The USAO-SDNY's letter on Monday was a response to Trump's effort to back personal attorney Michael Cohen's desperate bid for a temporary restraining order. Both Cohen and Trump want to block federal investigators from reviewing the fruits of expansive searches executed against Cohen's offices, electronics, and hotel room last Monday. Judge Kimba Wood granted Trump's motion to join Cohen's suit against the United States as an "intervenor," or other party with interests involved, on Friday.
"The President's letter (the 'Letter') makes substantially the same arguments already made by Cohen, and does not -- and cannot -- justify the relief he seeks: namely, to block the government from carrying out a judicially-approved search, and for the President and his counsel to themselves act as a privilege screen for all materials lawfully seized by the government from Cohen's premises that 'relate [to the President] in any way.' Granting such relief would mark a serious departure from the accepted, normal practices of this District and erect an unprecedented and unwarranted obstacle to the government's ability to investigate attorneys for their own conduct, in this case or any other.
"[T]he Court should permit the USAO-SDNY to review the evidence lawfully seized pursuant to judicially-authorized search warrants, consistent with a rigorous Filter Team protocol that is common practice in this District."
USAO-SDNY then walks through a set of solid objections to Trump's efforts.
"First, despite the Court's invitation to the President to make 'any arguments that are different from those made by Mr.
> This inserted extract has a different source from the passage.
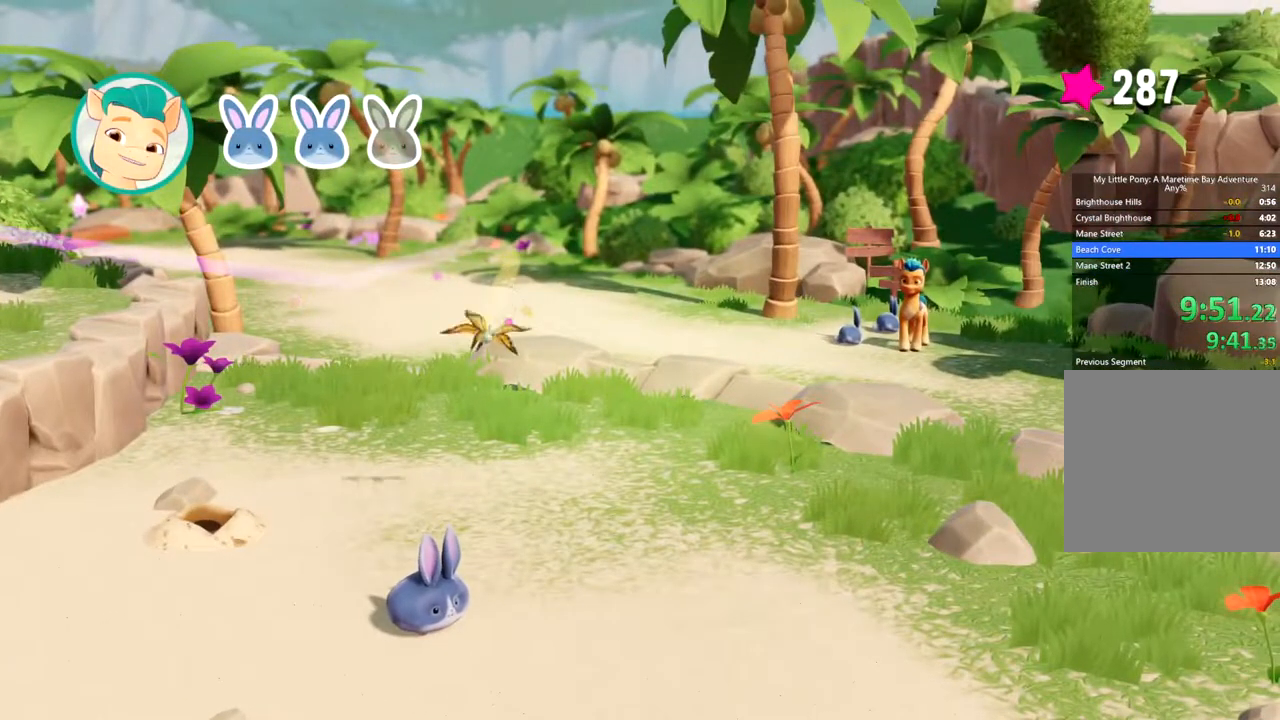
{"buttons": [], "left_stick": "down-right", "events": []}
Cohen,' he has not done so. The closest the President comes to making a new argument is his assertion that the cases cited by the USAO-SDNY are distinguishable because none involves documents seized 'pursuant to a search of a lawyer's office [where] the privilege-holder objects to a taint team procedure.' That is an immaterial distinction."
"Immaterial distinction" = fighting words.
"None of the cases cited by the President attaches any significance to whether it is the privilege-holder or his attorney asserting an objection. That is unsurprising, because, as the Court recognized at Friday's hearing, '[i]t appears to me that the [President's] interests are completely parallel with those of Mr. Cohen.' The President has offered no reason why that would be different here, where Cohen has asserted the privilege on his behalf."
The only thing Trump and Cohen don't agree on is Cohen's notion that a "special master," or single person, could be given the task of reviewing seized materials.
The USAO letter pointedly notes that Trump is arguing for a solution -- his lawyers get to review the documents before anyone else -- that doesn't exist in law or precedent.
[D]espite advancing the extreme position that he should review the lawfully-obtained files in the first instance, the President still cannot identify a single case in which a court has ordered such a remedy, and for good reason--the President's proposal would set a dangerous precedent.
As Michael Avenetti pointed out on Twitter, if that proposal seems familiar it could be because it's a throwback to the last time a president got in trouble over recordings. Avenetti, of course, is representing Stormy Daniels in her suit against Cohen to invalidate the non-disclosure agreement Cohen negotiated to prevent her from discussing her alleged affair with Trump.